Clearance of Difficult Biliary Stone Clearance Using FSOC

A multicenter US experience using FSOC with LL included 69 patients, 89% of whom had extrahepatic or cystic duct stones and the remainder had intrahepatic stones. All patients had a minimum of one prior failed attempt at ERCP for stone extraction and required a mean of 1.2 LL sessions to achieve an impressive 97% complete clearance rate with a 4% adverse event rate. In a large, single-center FSOC series from India, holmium LL was used in 60 patients with previously failed attempts of mechanical lithotripsy (44%) or other factors such as Mirizzi's syndrome or stone impaction that precluded attempts at basket capture or large-balloon sphincter dilation. The mean stone size was 23 mm (range 15 to 40 mm) and 100% complete clearance was reported after a mean of 1.2 LL sessions. Interestingly, 24 potentially eligible patients were excluded because of portal hypertension or extensive stone burden occupying most of the bile duct and mostly referred to surgery without attempt at FSOC. In a small but significant series of 13 patients with cystic duct stones (four with Mirizzi's syndrome type 1), FSOC was used to achieve complete clearance of the cystic duct and bile duct in 10/13 (77%) patients during a total of 17 FSOC sessions.

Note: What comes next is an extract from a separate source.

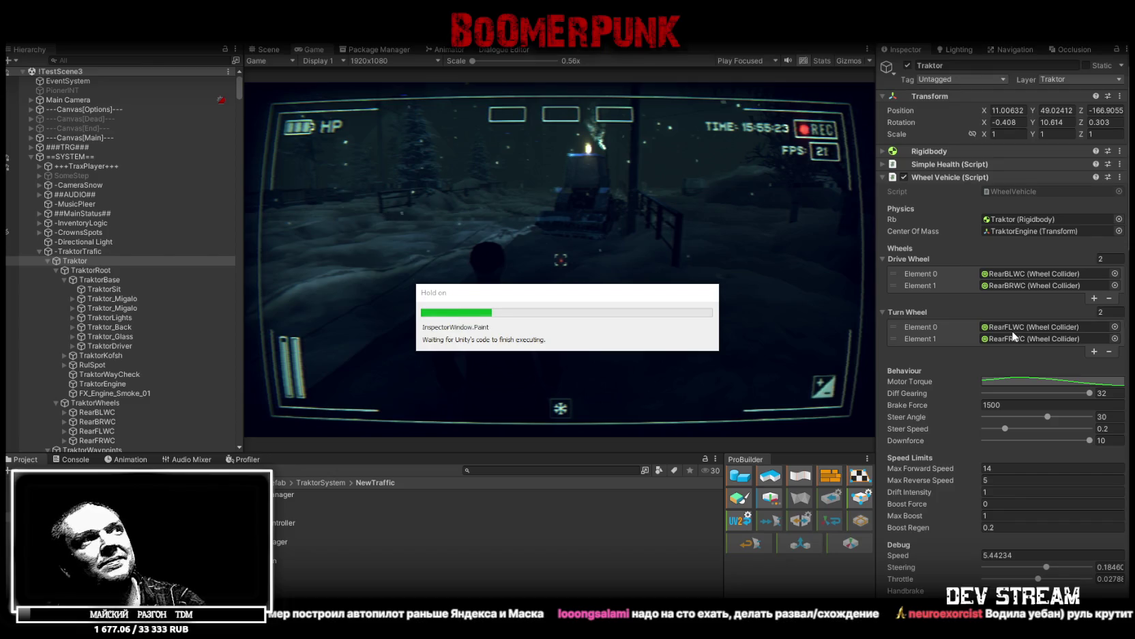
Change the Traktor's Edge Sensitivity from 0.25 to 5.25 and enter Play mode to test it
scroll(1016, 349, "down", 10)
scroll(1017, 409, "down", 15)
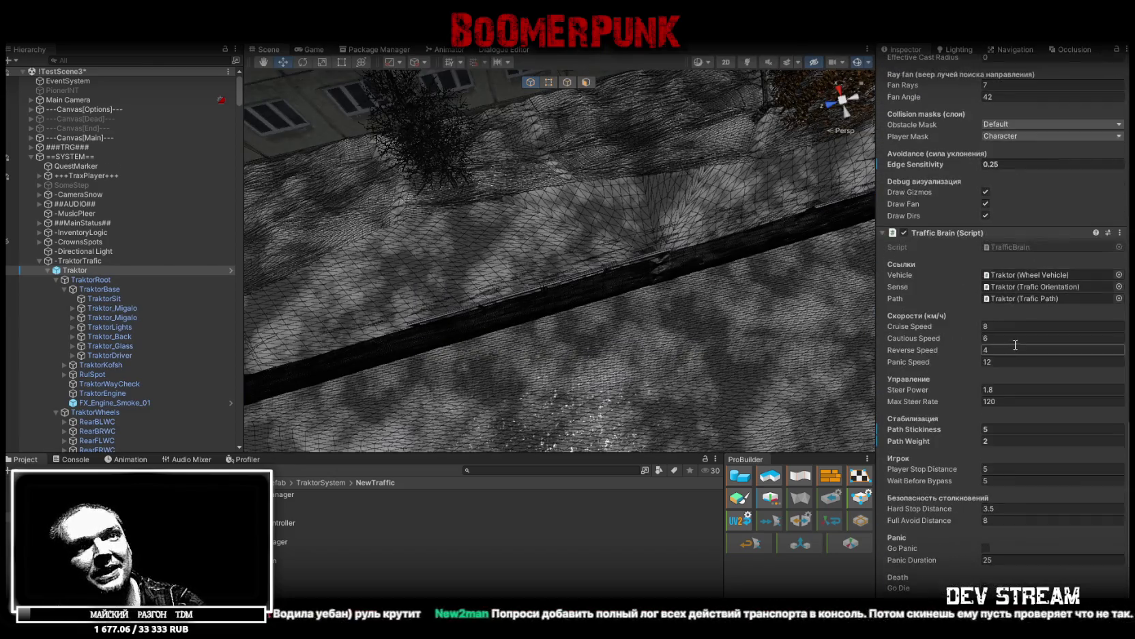
scroll(1001, 376, "up", 5)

In a multicenter international prospective registry study using FSOC, 66 of 297 total cases were for the treatment of difficult biliary stones and included EHL ( n = 50) and LL ( n = 16). The median stone size was 19 mm and the duration of index intraductal lithotripsy was 38 minutes. Ductal clearance was achieved in 100%: 47/66 (71%) at index study single-operator cholangioscopy (SOC) and the remaining 29% after an average of one to two ERCPs. Overall, in the appropriately identified patient, the treatment of difficult biliary stones remains an indispensable indication for single-operator cholangioscopy-guided intraductal lithotripsy.